Westerners soon began to experiment with plantation crops.
The Hawaiian monarchy facilitated the development of Western
land rights in the Great Mahele of 1848, which ended communal
property ownership. Privatized land was rapidly transferred
to Western speculators. With the development of a plantation
economy, settlers from the United States increasingly
immigrated to Hawaii. Because of the decline in the Hawaiian
population, the labor supply was supplemented by importation
of Asian workers from China and Japan. As the Hawaiian
monarchy declined, planter groups called for more active U.S.
intervention. The United States formally annexed Hawaii as a
colony in 1898.
- Conclusion: The Pattern of the Age of Imperialism
Imperialism took a harsher tone in the nineteenth century.
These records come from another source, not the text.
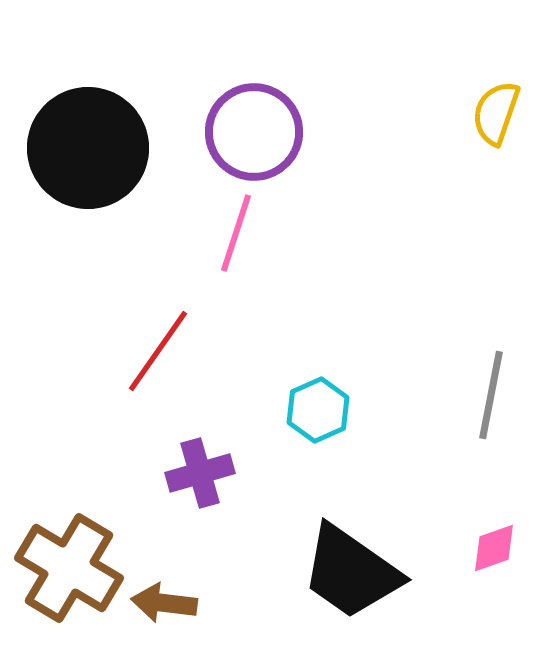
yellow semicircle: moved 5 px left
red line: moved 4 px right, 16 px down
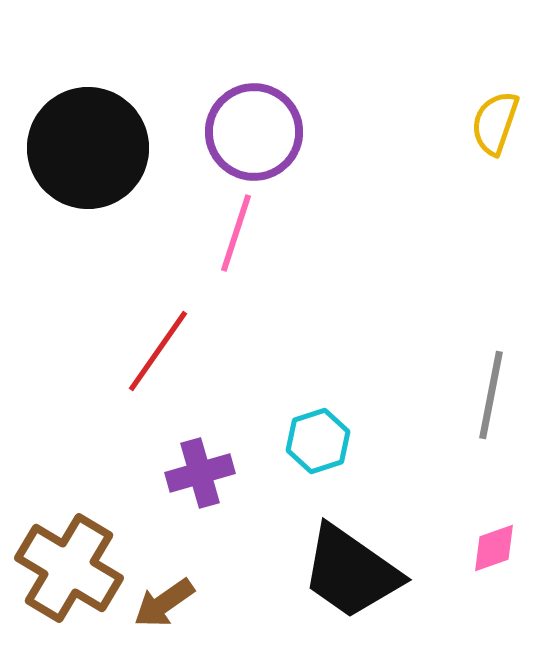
yellow semicircle: moved 1 px left, 10 px down
cyan hexagon: moved 31 px down; rotated 6 degrees clockwise
brown arrow: rotated 42 degrees counterclockwise
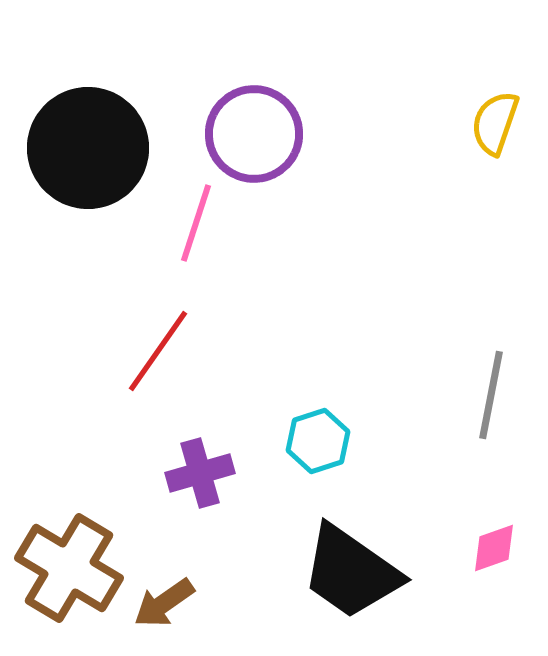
purple circle: moved 2 px down
pink line: moved 40 px left, 10 px up
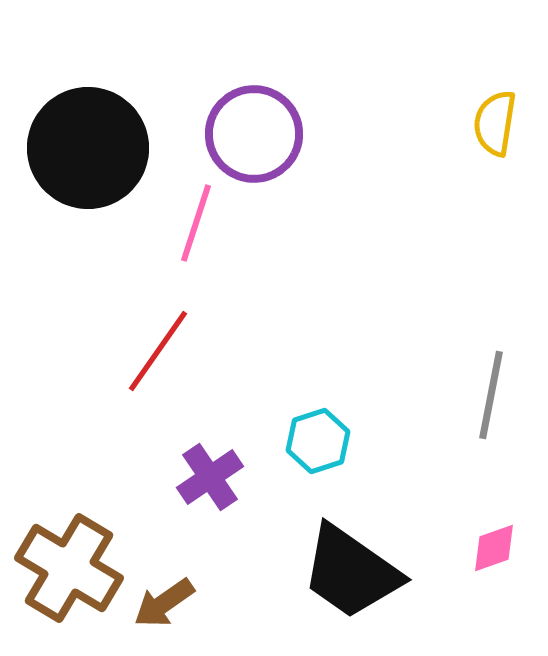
yellow semicircle: rotated 10 degrees counterclockwise
purple cross: moved 10 px right, 4 px down; rotated 18 degrees counterclockwise
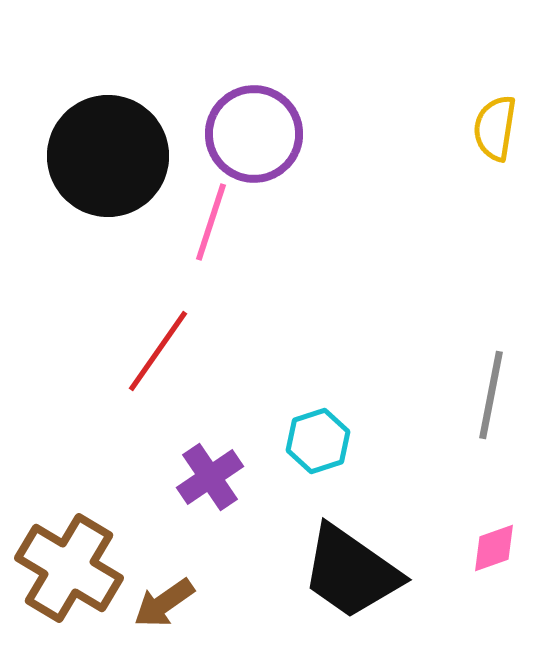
yellow semicircle: moved 5 px down
black circle: moved 20 px right, 8 px down
pink line: moved 15 px right, 1 px up
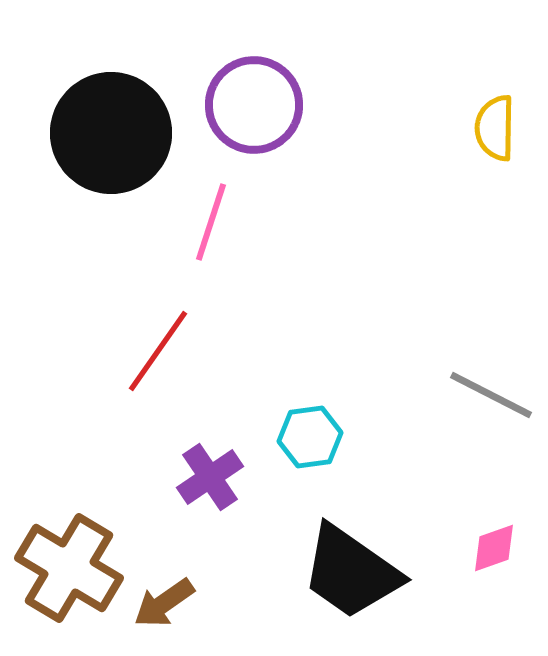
yellow semicircle: rotated 8 degrees counterclockwise
purple circle: moved 29 px up
black circle: moved 3 px right, 23 px up
gray line: rotated 74 degrees counterclockwise
cyan hexagon: moved 8 px left, 4 px up; rotated 10 degrees clockwise
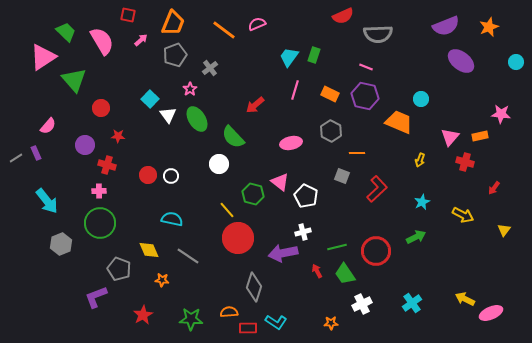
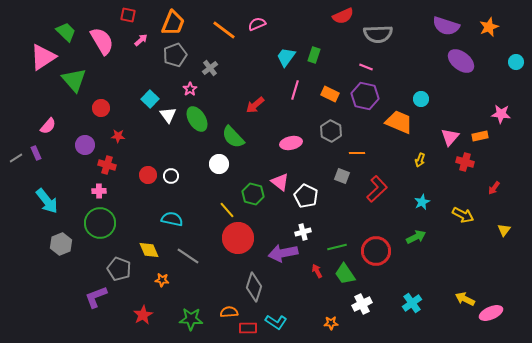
purple semicircle at (446, 26): rotated 40 degrees clockwise
cyan trapezoid at (289, 57): moved 3 px left
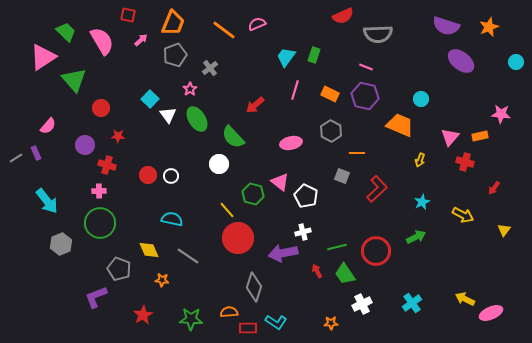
orange trapezoid at (399, 122): moved 1 px right, 3 px down
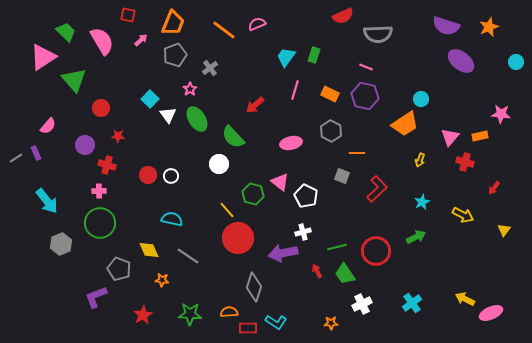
orange trapezoid at (400, 125): moved 5 px right, 1 px up; rotated 124 degrees clockwise
green star at (191, 319): moved 1 px left, 5 px up
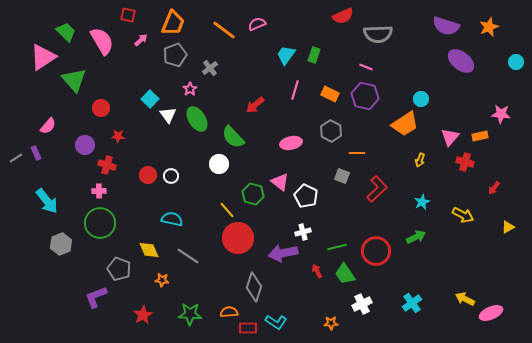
cyan trapezoid at (286, 57): moved 2 px up
yellow triangle at (504, 230): moved 4 px right, 3 px up; rotated 24 degrees clockwise
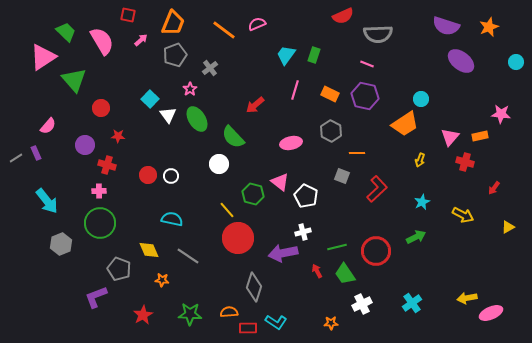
pink line at (366, 67): moved 1 px right, 3 px up
yellow arrow at (465, 299): moved 2 px right, 1 px up; rotated 36 degrees counterclockwise
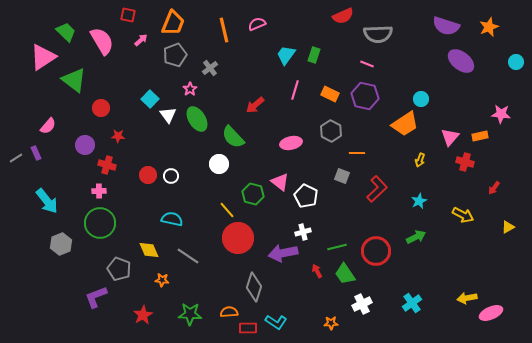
orange line at (224, 30): rotated 40 degrees clockwise
green triangle at (74, 80): rotated 12 degrees counterclockwise
cyan star at (422, 202): moved 3 px left, 1 px up
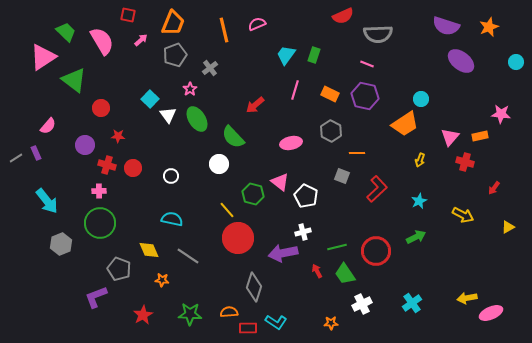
red circle at (148, 175): moved 15 px left, 7 px up
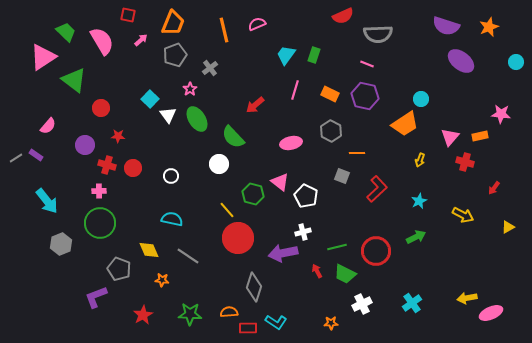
purple rectangle at (36, 153): moved 2 px down; rotated 32 degrees counterclockwise
green trapezoid at (345, 274): rotated 30 degrees counterclockwise
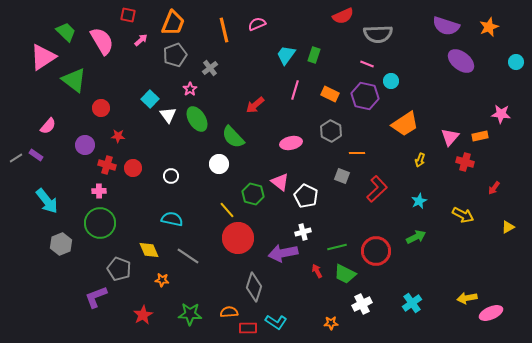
cyan circle at (421, 99): moved 30 px left, 18 px up
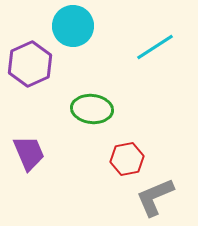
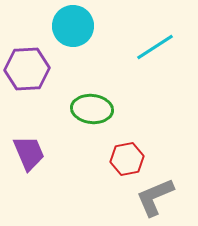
purple hexagon: moved 3 px left, 5 px down; rotated 21 degrees clockwise
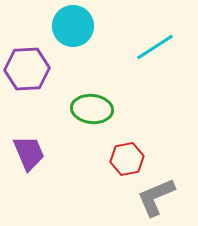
gray L-shape: moved 1 px right
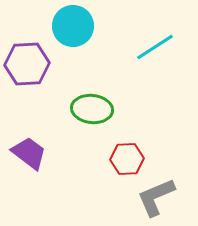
purple hexagon: moved 5 px up
purple trapezoid: rotated 30 degrees counterclockwise
red hexagon: rotated 8 degrees clockwise
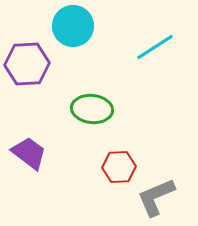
red hexagon: moved 8 px left, 8 px down
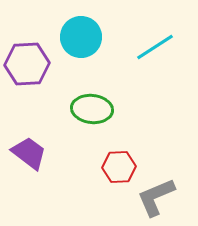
cyan circle: moved 8 px right, 11 px down
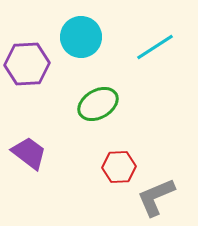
green ellipse: moved 6 px right, 5 px up; rotated 36 degrees counterclockwise
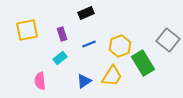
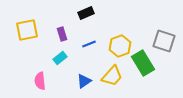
gray square: moved 4 px left, 1 px down; rotated 20 degrees counterclockwise
yellow trapezoid: rotated 10 degrees clockwise
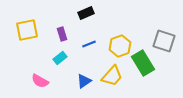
pink semicircle: rotated 54 degrees counterclockwise
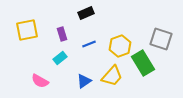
gray square: moved 3 px left, 2 px up
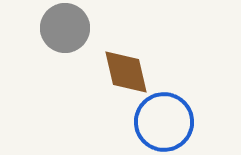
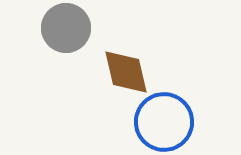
gray circle: moved 1 px right
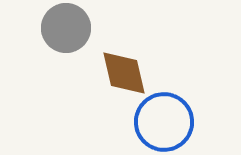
brown diamond: moved 2 px left, 1 px down
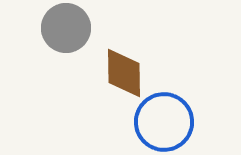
brown diamond: rotated 12 degrees clockwise
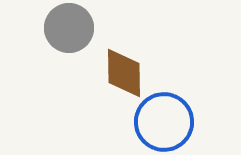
gray circle: moved 3 px right
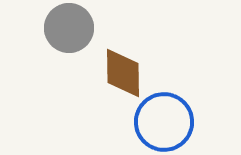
brown diamond: moved 1 px left
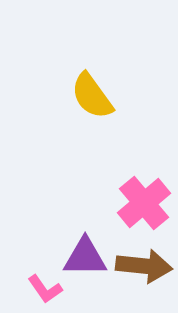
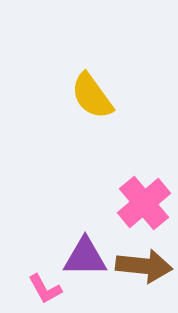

Racism increasingly dictated relations between colonizers and
indigenous peoples. Colonial administrators actively pulled
peasants into a market economy tilted heavily in favor of the
imperial powers. By pressing to inculcate European culture
among the colonized peoples, Europeans produced resistance to
colonial rule. Successful mobilization of nationalist
sentiment in colonized nations often came from the ranks of
men educated in Western schools. European dependence on
indigenous subordinates to manage colonial economies made the
imperialists vulnerable to challenges from within.